Joan Kornblith, longtime on-air talent and writer for the Voice of America and currently a communications specialist with a government agency, commented:
When I started attending, SXSW was first a business conference. Yes, there were showcases, but it called itself a music conference, not a festival. When I started going, there was only one conference, and I went to get “face time” with the people who sent me CDs for radio shows, the publicists who scheduled my interviews, the managers I needed to convince I was “big enough” for them to send me artists to interview. The showcases were secondary, it was pure business. And business did get done in those days, bands were discovered. Now, music is probably the least influential of the three events and I’m not sure who actually gets business out of the event these days. It grew so much from the original intent. Which was to get attention for unsigned or unknown artists from a particular part of the country. Now you have big name bands, huge names, taking part, along with acts from all over the world. And SXSW started as a music event. Now there is SXSW Film, SXSW Interactive, all [overlapping] in a two and a half week period.
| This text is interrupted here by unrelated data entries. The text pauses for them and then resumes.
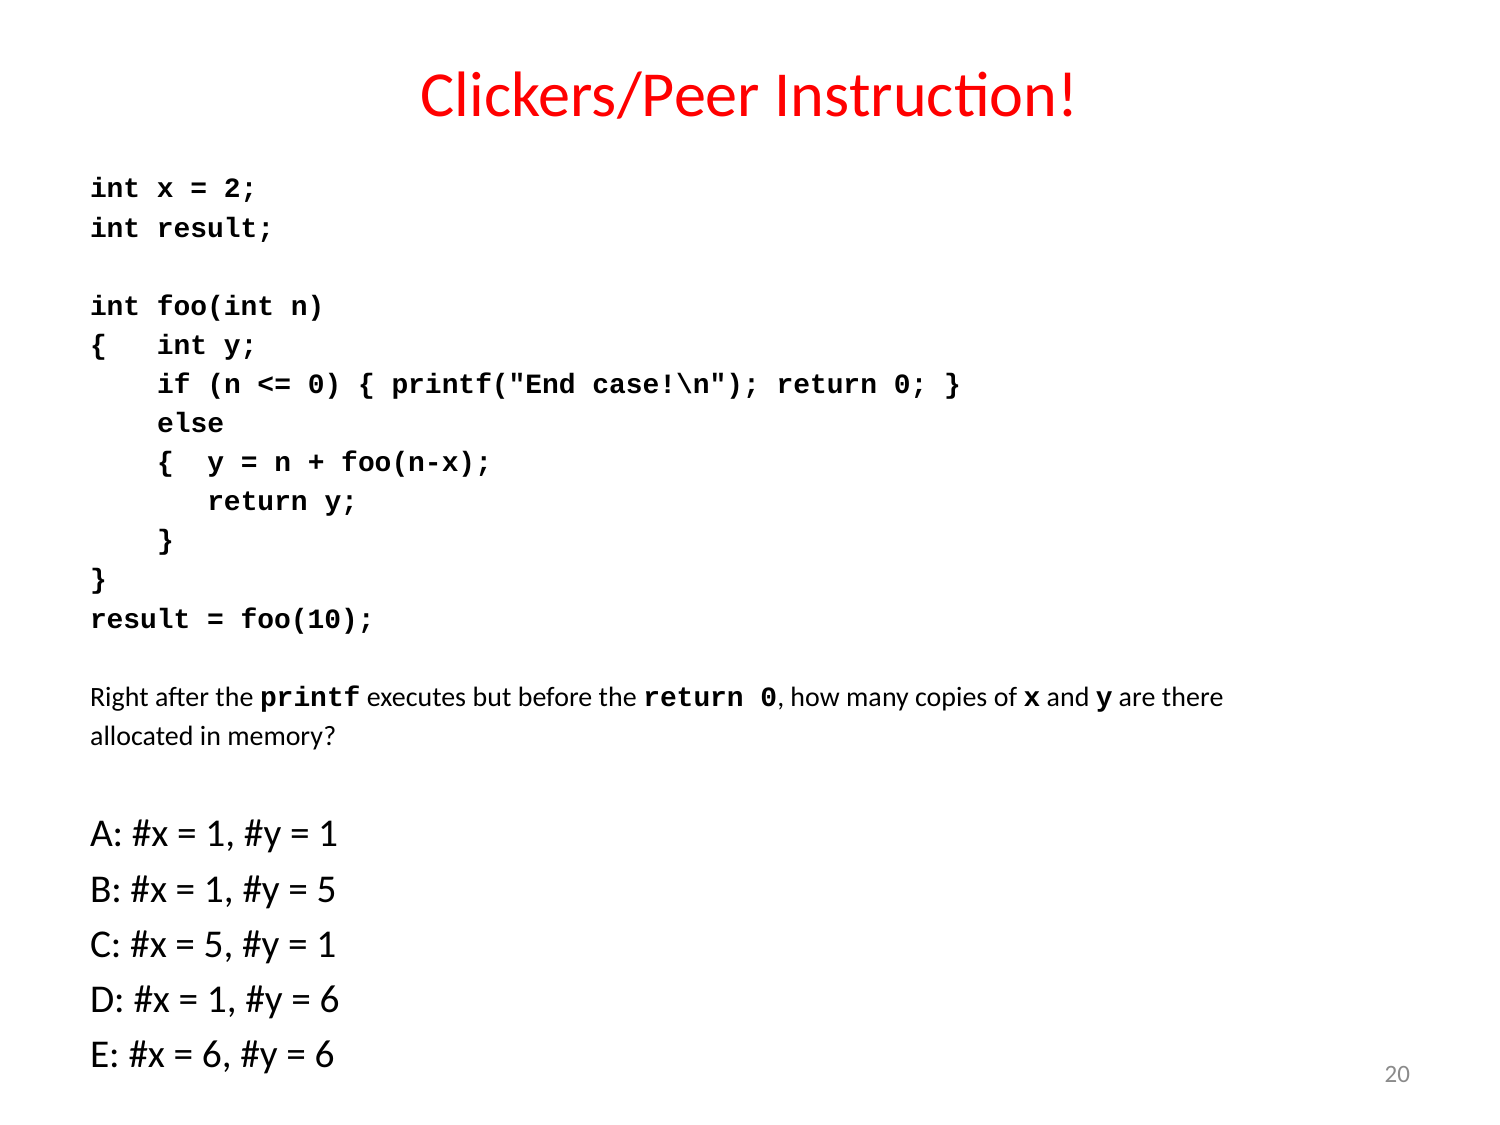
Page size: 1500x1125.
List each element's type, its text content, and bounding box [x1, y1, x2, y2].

list int x = 2; int result; int foo(int n) { int y; if (n <= 0) { printf("End case!\n"); return 0; } else { y = n + foo(n-x); return y; } } result = foo(10); Right after the printf executes but before the return 0, how many copies of x and y are there allocated in memory? A: #x = 1, #y = 1 B: #x = 1, #y = 5 C: #x = 5, #y = 1 D: #x = 1, #y = 6 E: #x = 6, #y = 6 [75, 162, 1425, 1088]
title Clickers/Peer Instruction! [75, 45, 1425, 138]
slide_number 20 [1074, 1042, 1425, 1103]
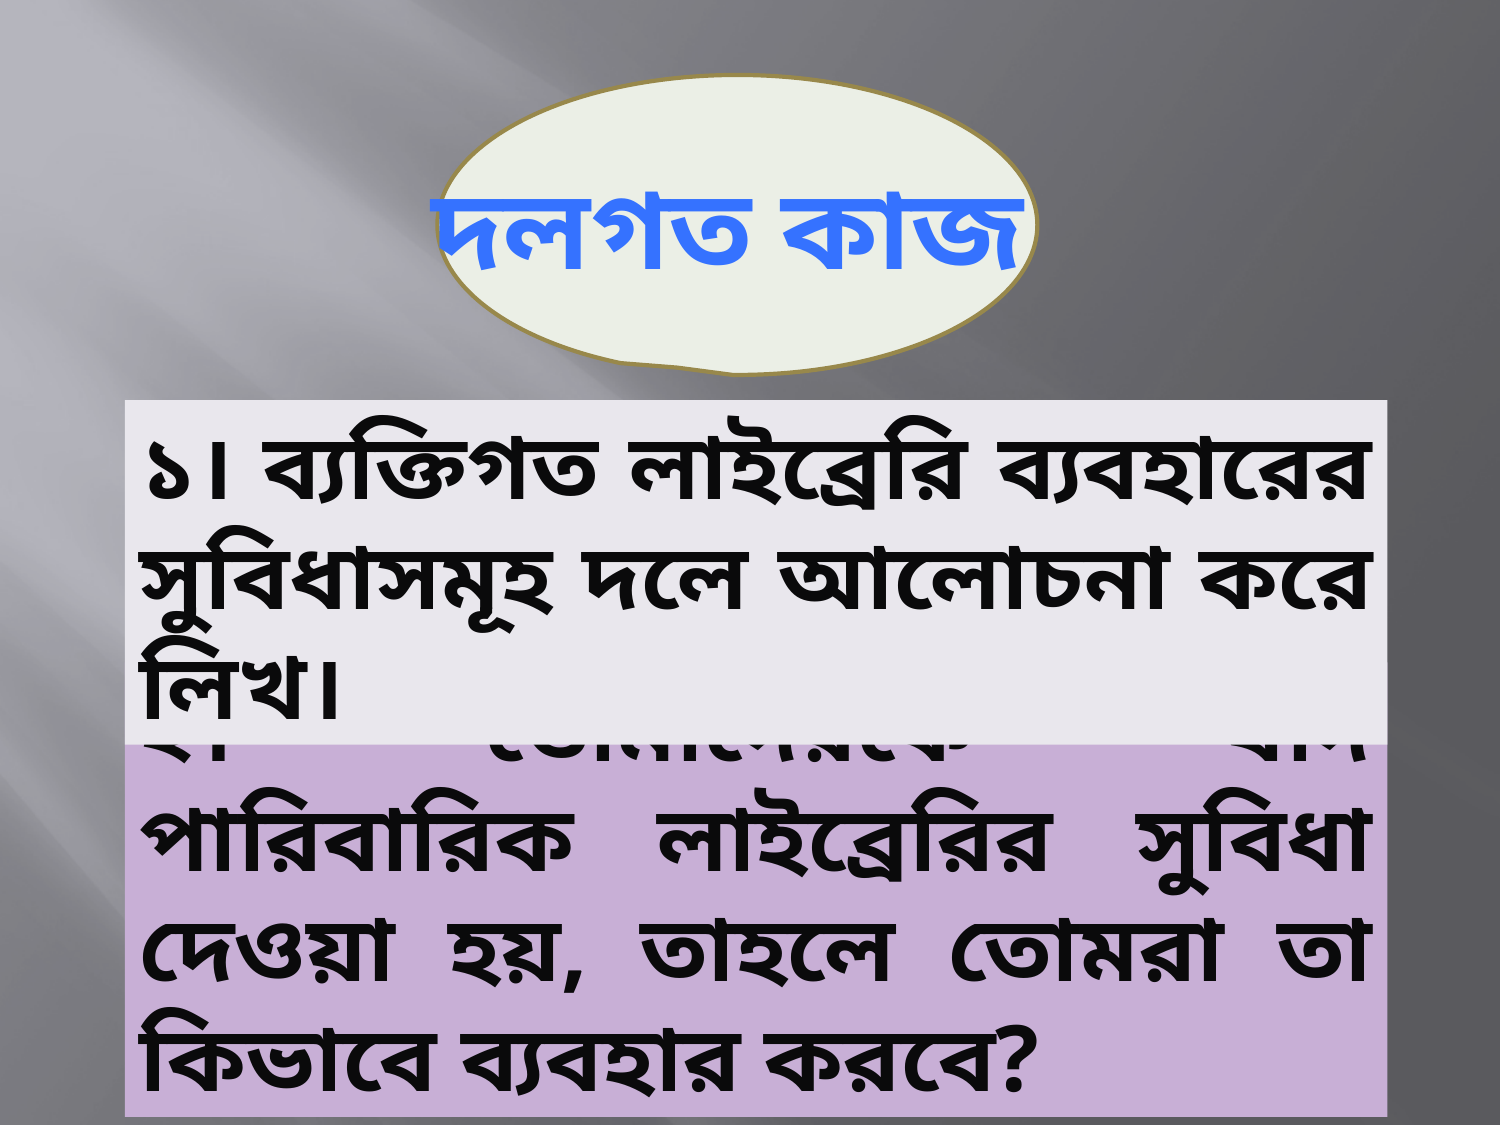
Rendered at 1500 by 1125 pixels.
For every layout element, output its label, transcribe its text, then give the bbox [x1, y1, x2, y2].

text_box দলগত কাজ [417, 149, 1040, 300]
text_box ১। ব্যক্তিগত লাইব্রেরি ব্যবহারের সুবিধাসমূহ দলে আলোচনা করে লিখ। [124, 400, 1388, 745]
text_box [475, 72, 1000, 149]
text_box [474, 300, 1001, 378]
text_box ২। তোমাদেরকে যদি পারিবারিক লাইব্রেরির সুবিধা দেওয়া হয়, তাহলে তোমরা তা কিভাবে ব্যবহার করবে? [124, 745, 1388, 1117]
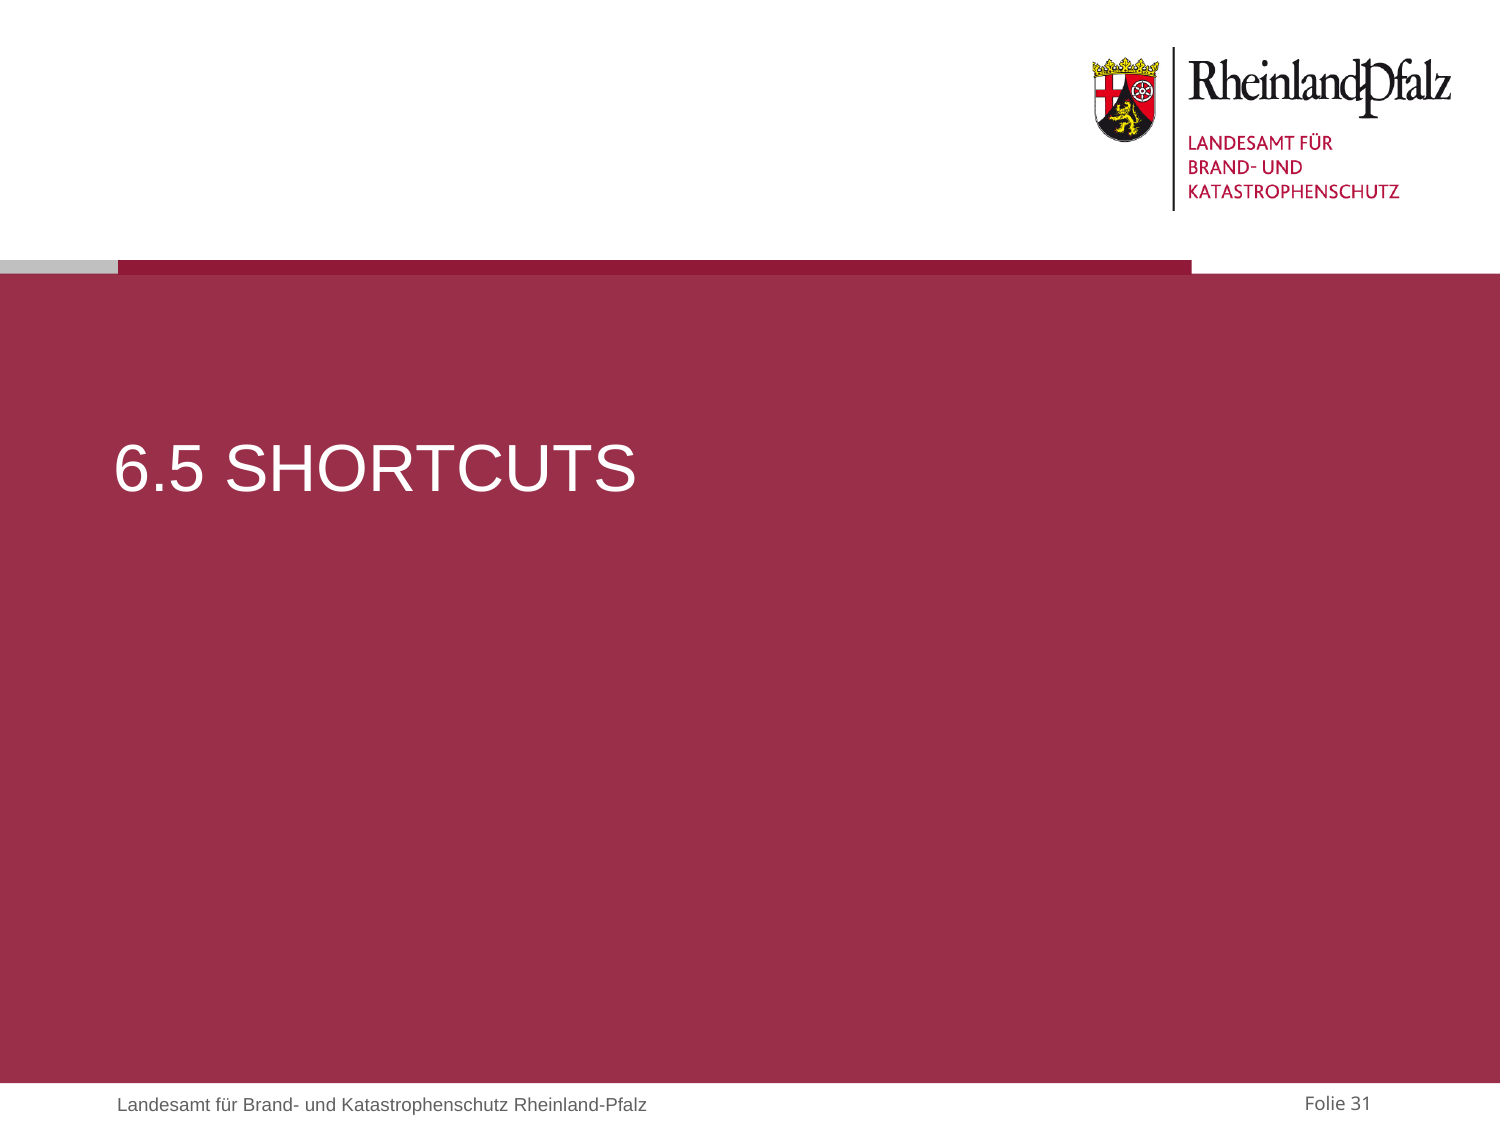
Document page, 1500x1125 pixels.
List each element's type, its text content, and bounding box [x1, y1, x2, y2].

title 6.5 Shortcuts [112, 424, 1383, 733]
picture [1092, 47, 1451, 211]
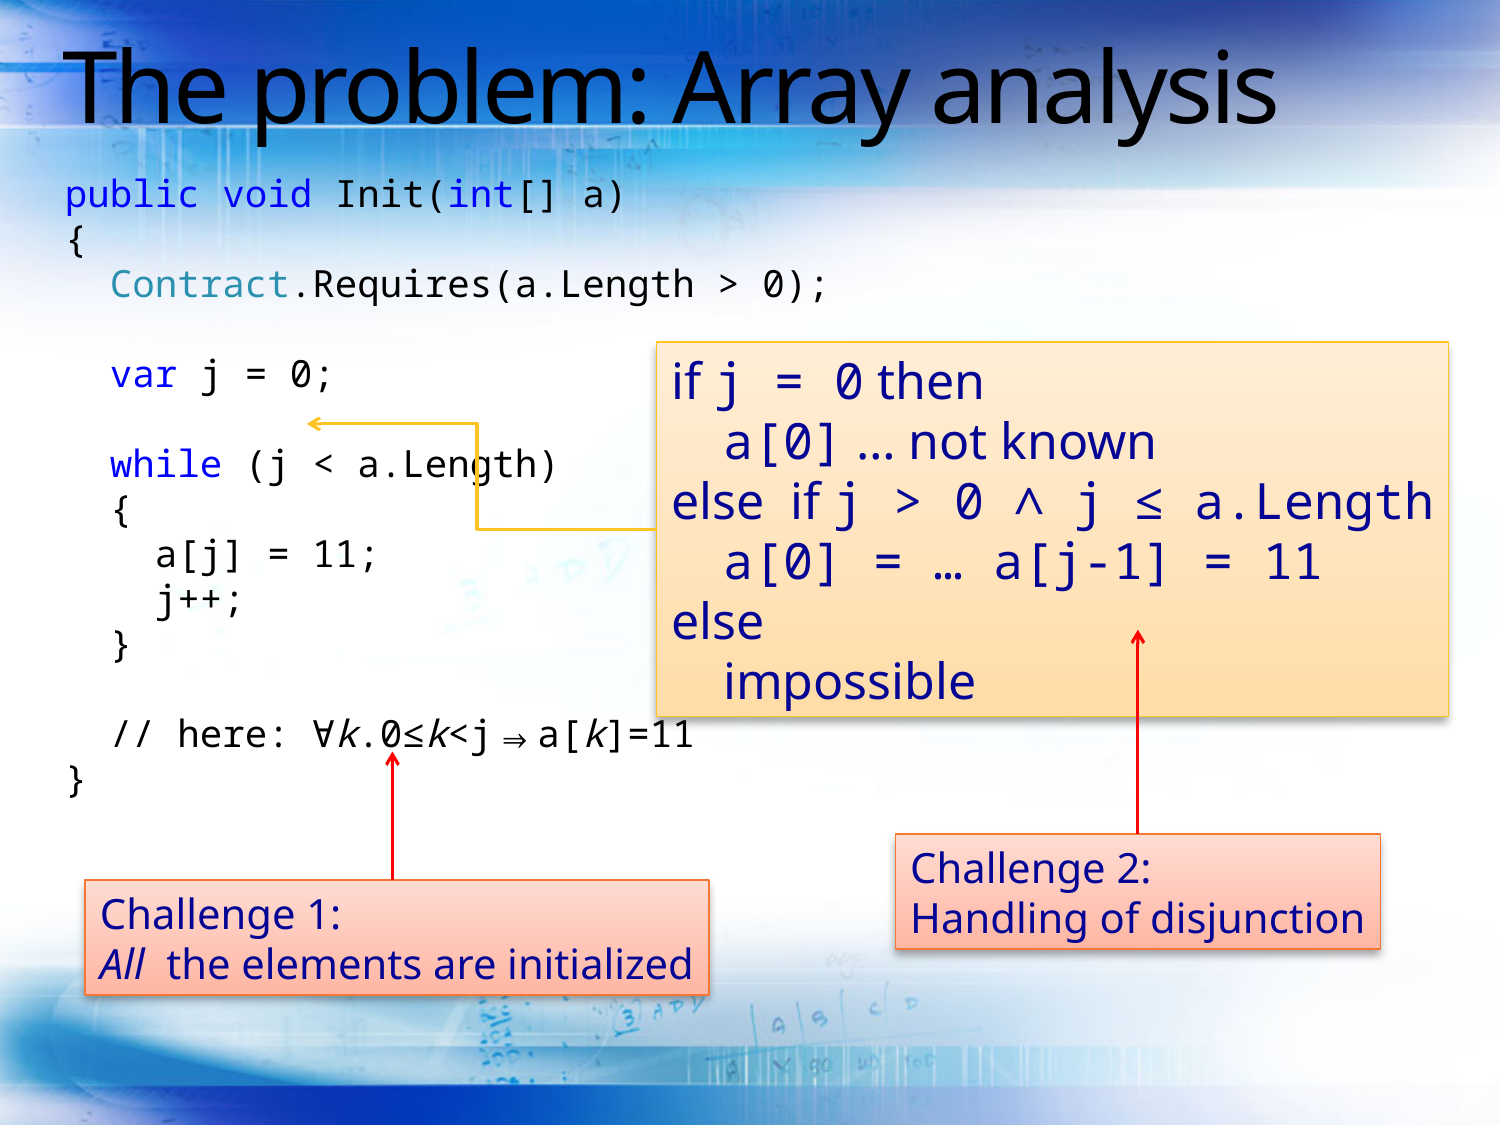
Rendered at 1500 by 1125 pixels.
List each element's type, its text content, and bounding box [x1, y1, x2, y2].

title The problem: Array analysis [62, 37, 1438, 147]
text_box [100, 751, 694, 997]
text_box public void Init(int[] a) { Contract.Requires(a.Length > 0); var j = 0; while (j < a.Length) { a[j] = 11; j++; } // here: ∀k.0≤k<j⇒a[k]=11 } [50, 162, 1150, 808]
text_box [907, 629, 1369, 951]
picture [0, 0, 1500, 1125]
text_box if j = 0 then a[0] … not known else if j > 0 ∧ j ≤ a.Length a[0] = … a[j-1] = 11 else impossible [656, 341, 1449, 717]
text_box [306, 423, 681, 532]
SXSW Music is no longer the big draw. Interactive is king!”
If I still had the energy, and money, to get to Austin, to try to study and make sense out of the huge schedule, and was consumed with the desire to see and share space with opinion makers and shakers from the entire world of big entertainment, big media, and big politics, I might try to get to SXSW. Here, for instance, is the complete list of music showcases. You try! But it’s beyond me. NPR offered a list of 100 Artists to Watch at this year’s SXSW. Impossible! And I can only find one bluegrass band in the entire schedule, a band called Wood & Wire.